=== Section Start ===

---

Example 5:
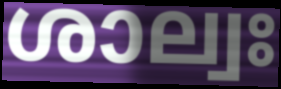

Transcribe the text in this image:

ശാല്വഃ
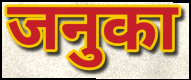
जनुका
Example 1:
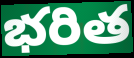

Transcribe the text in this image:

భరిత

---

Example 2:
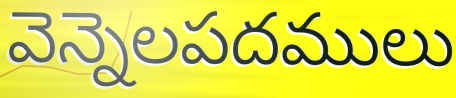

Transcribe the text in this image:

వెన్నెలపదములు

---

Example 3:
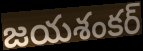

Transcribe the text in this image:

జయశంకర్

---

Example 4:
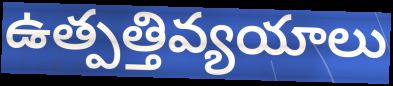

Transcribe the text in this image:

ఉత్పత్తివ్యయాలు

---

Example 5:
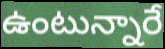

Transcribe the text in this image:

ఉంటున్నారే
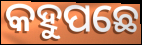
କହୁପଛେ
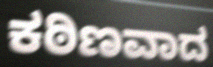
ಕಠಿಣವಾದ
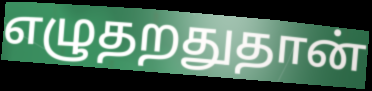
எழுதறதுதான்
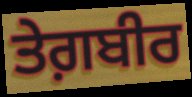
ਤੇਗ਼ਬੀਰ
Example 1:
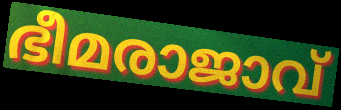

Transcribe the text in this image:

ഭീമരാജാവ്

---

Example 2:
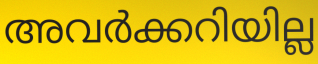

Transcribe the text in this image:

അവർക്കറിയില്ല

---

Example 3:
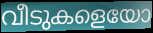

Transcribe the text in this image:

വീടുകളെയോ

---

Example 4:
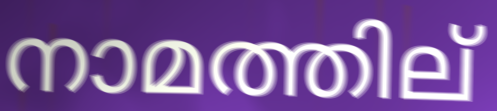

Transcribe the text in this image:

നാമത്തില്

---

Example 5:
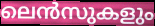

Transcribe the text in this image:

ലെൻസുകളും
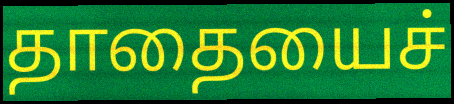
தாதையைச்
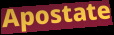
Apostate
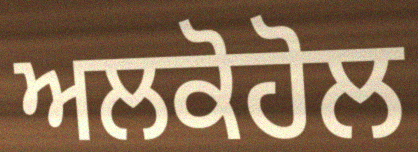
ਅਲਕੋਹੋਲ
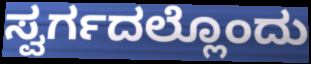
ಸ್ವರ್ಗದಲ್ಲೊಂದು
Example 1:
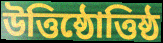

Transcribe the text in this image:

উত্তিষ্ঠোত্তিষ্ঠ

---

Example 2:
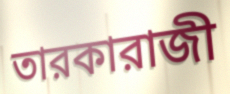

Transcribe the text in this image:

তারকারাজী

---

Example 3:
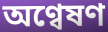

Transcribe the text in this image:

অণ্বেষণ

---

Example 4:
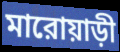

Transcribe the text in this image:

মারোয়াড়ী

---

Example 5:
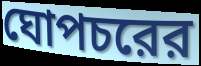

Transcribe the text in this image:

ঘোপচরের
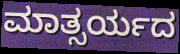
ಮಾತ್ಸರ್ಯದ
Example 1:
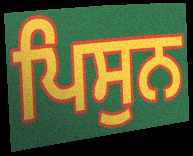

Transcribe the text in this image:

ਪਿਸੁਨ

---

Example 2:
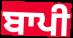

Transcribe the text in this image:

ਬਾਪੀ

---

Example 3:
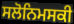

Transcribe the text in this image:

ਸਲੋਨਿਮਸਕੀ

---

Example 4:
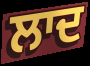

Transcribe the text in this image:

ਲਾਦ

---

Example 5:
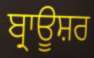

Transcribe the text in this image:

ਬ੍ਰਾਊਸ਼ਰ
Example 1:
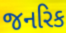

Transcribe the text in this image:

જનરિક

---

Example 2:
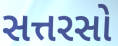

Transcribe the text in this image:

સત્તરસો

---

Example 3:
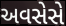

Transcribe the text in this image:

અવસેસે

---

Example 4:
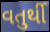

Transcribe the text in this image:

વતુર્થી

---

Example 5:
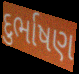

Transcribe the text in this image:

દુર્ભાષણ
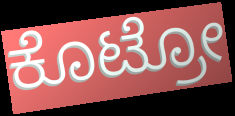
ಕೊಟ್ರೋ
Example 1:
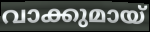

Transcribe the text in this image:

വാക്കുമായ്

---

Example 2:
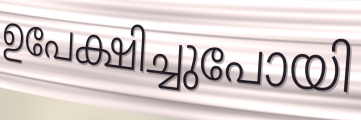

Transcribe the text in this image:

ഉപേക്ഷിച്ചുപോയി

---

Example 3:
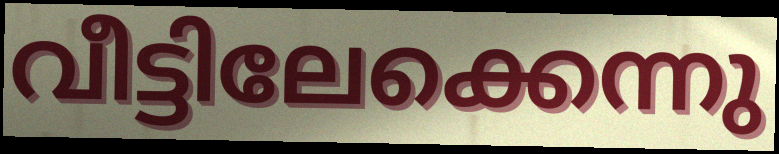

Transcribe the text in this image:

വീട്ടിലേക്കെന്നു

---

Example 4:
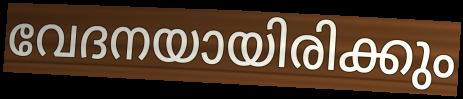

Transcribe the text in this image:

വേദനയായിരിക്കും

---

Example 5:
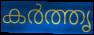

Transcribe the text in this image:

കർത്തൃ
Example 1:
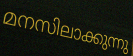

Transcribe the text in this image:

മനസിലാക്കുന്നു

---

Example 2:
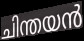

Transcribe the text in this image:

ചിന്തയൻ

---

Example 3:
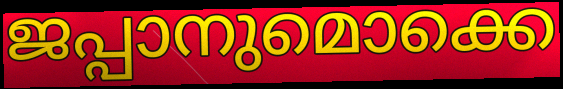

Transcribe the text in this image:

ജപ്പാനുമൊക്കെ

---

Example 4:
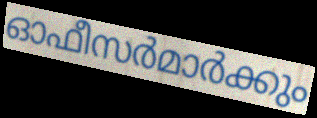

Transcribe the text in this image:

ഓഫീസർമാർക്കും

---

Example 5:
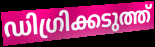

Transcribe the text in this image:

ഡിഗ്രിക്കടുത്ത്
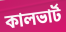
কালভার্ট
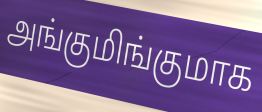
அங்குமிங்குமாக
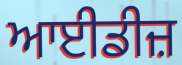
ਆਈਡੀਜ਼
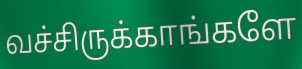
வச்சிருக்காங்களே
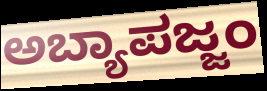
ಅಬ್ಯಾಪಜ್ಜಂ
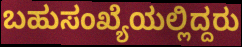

=== Section End ===

Please output the material as written, apart from the images.

== Response to the task ==
---

Example 5:

Transcribe the text in this image:

ശാല്വഃ
जनुका
Example 1:

Transcribe the text in this image:

భరిత

---

Example 2:

Transcribe the text in this image:

వెన్నెలపదములు

---

Example 3:

Transcribe the text in this image:

జయశంకర్

---

Example 4:

Transcribe the text in this image:

ఉత్పత్తివ్యయాలు

---

Example 5:

Transcribe the text in this image:

ఉంటున్నారే
କହୁପଛେ
ಕಠಿಣವಾದ
எழுதறதுதான்
ਤੇਗ਼ਬੀਰ
Example 1:

Transcribe the text in this image:

ഭീമരാജാവ്

---

Example 2:

Transcribe the text in this image:

അവർക്കറിയില്ല

---

Example 3:

Transcribe the text in this image:

വീടുകളെയോ

---

Example 4:

Transcribe the text in this image:

നാമത്തില്

---

Example 5:

Transcribe the text in this image:

ലെൻസുകളും
தாதையைச்
Apostate
ਅਲਕੋਹੋਲ
ಸ್ವರ್ಗದಲ್ಲೊಂದು
Example 1:

Transcribe the text in this image:

উত্তিষ্ঠোত্তিষ্ঠ

---

Example 2:

Transcribe the text in this image:

তারকারাজী

---

Example 3:

Transcribe the text in this image:

অণ্বেষণ

---

Example 4:

Transcribe the text in this image:

মারোয়াড়ী

---

Example 5:

Transcribe the text in this image:

ঘোপচরের
ಮಾತ್ಸರ್ಯದ
Example 1:

Transcribe the text in this image:

ਪਿਸੁਨ

---

Example 2:

Transcribe the text in this image:

ਬਾਪੀ

---

Example 3:

Transcribe the text in this image:

ਸਲੋਨਿਮਸਕੀ

---

Example 4:

Transcribe the text in this image:

ਲਾਦ

---

Example 5:

Transcribe the text in this image:

ਬ੍ਰਾਊਸ਼ਰ
Example 1:

Transcribe the text in this image:

જનરિક

---

Example 2:

Transcribe the text in this image:

સત્તરસો

---

Example 3:

Transcribe the text in this image:

અવસેસે

---

Example 4:

Transcribe the text in this image:

વતુર્થી

---

Example 5:

Transcribe the text in this image:

દુર્ભાષણ
ಕೊಟ್ರೋ
Example 1:

Transcribe the text in this image:

വാക്കുമായ്

---

Example 2:

Transcribe the text in this image:

ഉപേക്ഷിച്ചുപോയി

---

Example 3:

Transcribe the text in this image:

വീട്ടിലേക്കെന്നു

---

Example 4:

Transcribe the text in this image:

വേദനയായിരിക്കും

---

Example 5:

Transcribe the text in this image:

കർത്തൃ
Example 1:

Transcribe the text in this image:

മനസിലാക്കുന്നു

---

Example 2:

Transcribe the text in this image:

ചിന്തയൻ

---

Example 3:

Transcribe the text in this image:

ജപ്പാനുമൊക്കെ

---

Example 4:

Transcribe the text in this image:

ഓഫീസർമാർക്കും

---

Example 5:

Transcribe the text in this image:

ഡിഗ്രിക്കടുത്ത്
কালভার্ট
அங்குமிங்குமாக
ਆਈਡੀਜ਼
வச்சிருக்காங்களே
ಅಬ್ಯಾಪಜ್ಜಂ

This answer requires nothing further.